Many of us have fond memories of the Tilt-o-Wheel, Ferris Wheel, merry-go-round, and loads of other rides from when we were kids and then parents of our own children, attending the fair in Shain Park. But last year, pleasant memories were overturned when significant incidents involving teens fighting, including a major fight at Henrietta and W. Maple involving teens from Brother Rice and Seaholm high schools, and four teens were formally charged with aggravated assault. The brawls followed disturbances in other communities that lead officials to close down equally cherished events. Last year, Berkley Days cut short its Saturday night carnival hours for the second year in a row due to unruly behavior. Their compromise in 2024, its 98h year, was to close at 7 p.m. And Orchard Lake St. Mary's Polish Country Fair, which initially closed for the pandemic, has stayed closed due to school violence and threats made on social media.


At a recent city commission meeting, Birmingham Police Chief Scott Grewe recommended closing this year's fair, it's 60th, at 8 p.m. rather than 11 p.m. Commissioners, business owners, who benefit from the increase in visitors to the city, and Joe Bauman, the chamber's president, said they would prefer a later closing. A compromise – along with more security – would benefit fairgoers, retailers, restaurants, the chamber, and the fair operator, North American Midway Entertainment, which estimated that closing three hours early could cost them up to 25 percent of their revenue and that of the chamber of commerce.


The Village Fair is part of the DNA of Birmingham. It's a fun and joyful happening that symbolizes the start of our summer. It is fully unacceptable that some teenage punks deprive everyone else of this joyous and lucrative activity. Let's stop them rather than be held hostage by a group of kids.

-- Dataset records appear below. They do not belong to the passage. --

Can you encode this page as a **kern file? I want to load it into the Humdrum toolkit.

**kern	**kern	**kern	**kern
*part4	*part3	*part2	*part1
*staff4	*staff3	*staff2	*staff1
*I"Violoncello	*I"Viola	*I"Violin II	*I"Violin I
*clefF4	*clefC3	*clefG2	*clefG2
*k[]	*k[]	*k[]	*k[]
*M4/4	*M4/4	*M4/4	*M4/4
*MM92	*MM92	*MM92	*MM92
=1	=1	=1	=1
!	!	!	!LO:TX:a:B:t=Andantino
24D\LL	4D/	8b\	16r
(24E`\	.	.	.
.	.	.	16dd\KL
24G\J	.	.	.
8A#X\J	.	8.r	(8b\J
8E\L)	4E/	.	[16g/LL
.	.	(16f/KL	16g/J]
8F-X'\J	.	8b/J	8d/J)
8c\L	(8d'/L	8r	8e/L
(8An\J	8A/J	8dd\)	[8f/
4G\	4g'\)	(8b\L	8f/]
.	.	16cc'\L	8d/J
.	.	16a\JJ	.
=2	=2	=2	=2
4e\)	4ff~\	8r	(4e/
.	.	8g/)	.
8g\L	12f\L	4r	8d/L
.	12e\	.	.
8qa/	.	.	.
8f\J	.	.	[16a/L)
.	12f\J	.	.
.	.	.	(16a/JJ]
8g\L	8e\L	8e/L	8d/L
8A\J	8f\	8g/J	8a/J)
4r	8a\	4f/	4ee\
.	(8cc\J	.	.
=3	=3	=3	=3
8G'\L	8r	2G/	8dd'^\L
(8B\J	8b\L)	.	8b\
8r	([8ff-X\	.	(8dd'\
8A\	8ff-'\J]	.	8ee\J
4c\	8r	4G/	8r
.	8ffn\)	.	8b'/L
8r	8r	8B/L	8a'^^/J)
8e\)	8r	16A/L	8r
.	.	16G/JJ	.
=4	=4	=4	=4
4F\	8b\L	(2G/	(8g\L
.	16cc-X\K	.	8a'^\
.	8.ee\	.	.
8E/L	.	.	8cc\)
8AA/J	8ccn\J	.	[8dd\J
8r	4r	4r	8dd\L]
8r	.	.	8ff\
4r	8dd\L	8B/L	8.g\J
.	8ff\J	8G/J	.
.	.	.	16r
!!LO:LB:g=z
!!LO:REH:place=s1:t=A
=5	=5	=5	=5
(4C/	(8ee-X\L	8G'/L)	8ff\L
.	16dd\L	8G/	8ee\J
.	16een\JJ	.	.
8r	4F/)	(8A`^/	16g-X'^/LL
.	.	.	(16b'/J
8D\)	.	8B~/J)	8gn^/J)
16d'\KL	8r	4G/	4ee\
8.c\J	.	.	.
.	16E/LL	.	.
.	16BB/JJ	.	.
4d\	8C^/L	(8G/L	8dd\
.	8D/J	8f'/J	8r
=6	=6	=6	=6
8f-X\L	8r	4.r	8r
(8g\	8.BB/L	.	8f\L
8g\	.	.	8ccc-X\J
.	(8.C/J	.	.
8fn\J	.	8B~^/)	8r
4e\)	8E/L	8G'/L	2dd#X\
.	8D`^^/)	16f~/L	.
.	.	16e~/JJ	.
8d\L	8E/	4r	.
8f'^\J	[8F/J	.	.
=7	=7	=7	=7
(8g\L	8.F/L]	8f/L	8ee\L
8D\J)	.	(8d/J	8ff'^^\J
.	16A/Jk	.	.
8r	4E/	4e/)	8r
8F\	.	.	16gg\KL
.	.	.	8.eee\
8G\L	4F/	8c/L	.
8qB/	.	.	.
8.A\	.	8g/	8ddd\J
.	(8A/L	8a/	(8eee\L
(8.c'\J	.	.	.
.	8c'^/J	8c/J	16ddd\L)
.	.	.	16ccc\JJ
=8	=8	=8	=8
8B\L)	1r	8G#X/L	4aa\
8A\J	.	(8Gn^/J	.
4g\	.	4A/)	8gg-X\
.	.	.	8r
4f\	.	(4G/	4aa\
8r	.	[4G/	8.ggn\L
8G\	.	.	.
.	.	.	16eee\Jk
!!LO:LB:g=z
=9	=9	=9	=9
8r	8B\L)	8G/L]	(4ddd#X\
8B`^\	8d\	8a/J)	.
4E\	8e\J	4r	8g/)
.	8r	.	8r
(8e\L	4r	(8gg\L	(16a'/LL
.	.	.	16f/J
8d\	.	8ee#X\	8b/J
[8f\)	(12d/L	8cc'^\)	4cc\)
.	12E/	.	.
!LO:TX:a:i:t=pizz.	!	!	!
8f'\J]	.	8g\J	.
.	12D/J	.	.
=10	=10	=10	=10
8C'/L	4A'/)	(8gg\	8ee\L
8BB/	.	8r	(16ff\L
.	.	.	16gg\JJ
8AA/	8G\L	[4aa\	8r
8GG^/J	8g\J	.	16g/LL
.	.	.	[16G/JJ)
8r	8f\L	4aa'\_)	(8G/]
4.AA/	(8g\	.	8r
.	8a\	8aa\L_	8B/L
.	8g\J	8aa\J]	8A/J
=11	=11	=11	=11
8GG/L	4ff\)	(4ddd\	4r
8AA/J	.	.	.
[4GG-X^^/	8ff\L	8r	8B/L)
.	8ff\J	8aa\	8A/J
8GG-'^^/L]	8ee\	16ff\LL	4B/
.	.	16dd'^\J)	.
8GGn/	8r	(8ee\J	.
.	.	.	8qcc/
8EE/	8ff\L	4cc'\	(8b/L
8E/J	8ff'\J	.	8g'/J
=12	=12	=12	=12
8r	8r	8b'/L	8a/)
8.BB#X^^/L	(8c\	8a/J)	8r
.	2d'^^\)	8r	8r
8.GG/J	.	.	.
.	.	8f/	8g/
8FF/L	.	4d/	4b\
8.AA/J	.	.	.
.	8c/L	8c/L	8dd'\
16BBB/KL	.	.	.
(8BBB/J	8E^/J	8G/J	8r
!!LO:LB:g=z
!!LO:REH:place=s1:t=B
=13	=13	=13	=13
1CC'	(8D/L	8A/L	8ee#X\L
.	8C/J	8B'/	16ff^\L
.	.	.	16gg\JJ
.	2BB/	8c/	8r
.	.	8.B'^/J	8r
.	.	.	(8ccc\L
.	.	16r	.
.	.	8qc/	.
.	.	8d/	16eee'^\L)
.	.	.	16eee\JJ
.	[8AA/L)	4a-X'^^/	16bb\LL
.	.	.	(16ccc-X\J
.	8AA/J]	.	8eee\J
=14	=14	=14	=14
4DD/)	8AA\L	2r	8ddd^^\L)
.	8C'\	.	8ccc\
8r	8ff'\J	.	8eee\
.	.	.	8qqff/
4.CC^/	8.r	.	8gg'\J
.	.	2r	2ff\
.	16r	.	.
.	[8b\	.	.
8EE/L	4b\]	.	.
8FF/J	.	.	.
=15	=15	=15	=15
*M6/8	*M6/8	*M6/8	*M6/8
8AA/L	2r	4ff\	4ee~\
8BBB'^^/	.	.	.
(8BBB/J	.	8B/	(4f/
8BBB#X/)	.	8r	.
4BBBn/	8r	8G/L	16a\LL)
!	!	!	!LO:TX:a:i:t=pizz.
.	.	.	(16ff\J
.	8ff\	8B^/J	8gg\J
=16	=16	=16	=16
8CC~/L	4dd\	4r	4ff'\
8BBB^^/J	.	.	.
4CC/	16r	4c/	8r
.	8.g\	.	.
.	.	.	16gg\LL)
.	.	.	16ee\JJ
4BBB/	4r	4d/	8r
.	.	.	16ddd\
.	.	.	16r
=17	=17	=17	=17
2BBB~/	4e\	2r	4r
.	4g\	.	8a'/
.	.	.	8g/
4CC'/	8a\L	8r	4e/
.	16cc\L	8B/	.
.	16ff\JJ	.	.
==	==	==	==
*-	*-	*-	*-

We urge the city, chamber and police department to jointly compromise on a solution. Perhaps close the fair at 10 p.m., just as dusk turns to dark in the summer. The fair is an attractive evening event for teens in downtown – if it closes too early, where will they go, and what will they do? City leaders need to provide opportunities for them to meet and socialize in healthy ways, and to work with law enforcement to get more boots on the ground and through the cameras all over town to thwart bad actors before they can ruin the fun for everyone else.


We all need to look forward to the fun of a fair, and one that operates well beyond what has initially been proposed.